20.05.2012 - Genel Başkanımız Sayın Devlet Bahçeli’nin Belçika Demokratik Ülkücü Türk Federasyonu’nun 9. Büyük Kurultayında yapmış oldukları konuşma metni.
Ana SayfaAna Sayfa  

Genel Başkan

Konuşmaları

Milliyetçi Hareket Partisi Genel Başkanı Sayın Devlet Bahçeli’nin
Belçika Demokratik Ülkücü Türk Federasyonu’nun 9. Büyük Kurultayında
yapmış oldukları konuşma metni.
20 Mayıs 2012

 

 

Muhterem Vatandaşlarım,

Aziz Dava Arkadaşlarım,

Avrupa Türk Konfederasyonumuzun ve Federasyonlarımızın Mümtaz Yöneticileri

Sevgili Bozkurtlar, Asenalar,

Değerli Basın Mensupları,

Konuşmama başlarken hepinizi en iyi dileklerimle selamlıyor, saygılarımı sunuyorum.

Belçika Türk Federasyonu’nun 12. Büyük Kurultayı’na katılmak maksadıyla bugün, TBMM’nin Sayın Başkanvekili, partimizin başkanlık divanı üyesi değerli milletvekili arkadaşlarımla aranızdayız.

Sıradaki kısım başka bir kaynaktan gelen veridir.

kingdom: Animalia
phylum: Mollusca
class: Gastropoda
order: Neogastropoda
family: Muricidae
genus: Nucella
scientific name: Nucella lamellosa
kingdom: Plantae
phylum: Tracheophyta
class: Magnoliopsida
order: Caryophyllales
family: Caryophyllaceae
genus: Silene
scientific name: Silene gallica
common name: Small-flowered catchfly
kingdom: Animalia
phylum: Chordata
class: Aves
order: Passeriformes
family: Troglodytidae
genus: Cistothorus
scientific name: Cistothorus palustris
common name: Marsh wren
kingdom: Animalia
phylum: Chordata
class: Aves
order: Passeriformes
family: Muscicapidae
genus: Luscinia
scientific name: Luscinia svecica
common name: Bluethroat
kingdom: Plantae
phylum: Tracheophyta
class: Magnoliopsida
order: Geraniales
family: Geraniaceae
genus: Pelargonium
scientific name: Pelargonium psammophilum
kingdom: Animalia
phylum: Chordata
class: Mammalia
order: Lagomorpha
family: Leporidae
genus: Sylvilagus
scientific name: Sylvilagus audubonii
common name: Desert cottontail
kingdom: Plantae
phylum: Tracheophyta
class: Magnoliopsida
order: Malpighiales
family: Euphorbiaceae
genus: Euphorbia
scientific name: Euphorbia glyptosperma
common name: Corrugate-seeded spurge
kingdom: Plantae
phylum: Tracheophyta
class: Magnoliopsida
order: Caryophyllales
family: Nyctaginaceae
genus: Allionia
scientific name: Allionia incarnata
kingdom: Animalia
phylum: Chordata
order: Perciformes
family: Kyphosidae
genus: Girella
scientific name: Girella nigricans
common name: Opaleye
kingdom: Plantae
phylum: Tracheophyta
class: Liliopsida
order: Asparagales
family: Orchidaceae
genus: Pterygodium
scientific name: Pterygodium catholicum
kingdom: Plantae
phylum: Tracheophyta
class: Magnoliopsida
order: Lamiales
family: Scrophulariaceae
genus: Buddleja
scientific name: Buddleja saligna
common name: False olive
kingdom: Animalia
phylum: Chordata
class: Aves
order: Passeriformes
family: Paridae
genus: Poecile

Özlemlerimizi dindiren, tekrar görüşmemizi nasip eden Cenab-ı Allah’a şükrediyorum.

Sizlerle bir arada olmaktan, gönül dergâhında kalp diliyle konuşmaktan büyük bir bahtiyarlık duyuyorum.

Bugün size;

√       Emirdağ yaylasından esintiler getirdim.

√       Yörüklerin, Türkmenlerin en içten duygularını getirdim.

√       Türkülerinizin sıcaklığını, oyun havalarınızın coşkusunu ve yörenizin yakınlığını getirdim.

√       Köyünüzün, kentinizin, ocağınızın, bucağınızın bereketini getirdim.

√       Hepinize sıladan mesaj getirdim.

√       Türk milletinin sevgi ve özlemlerini sizlerle kavuşturdum.

Bu vesileyle;

Sevginin ve muhabbetin diliyle konuşanlara selam olsun.

Türklüğü yaşayan ve yaşatanlara selam olsun.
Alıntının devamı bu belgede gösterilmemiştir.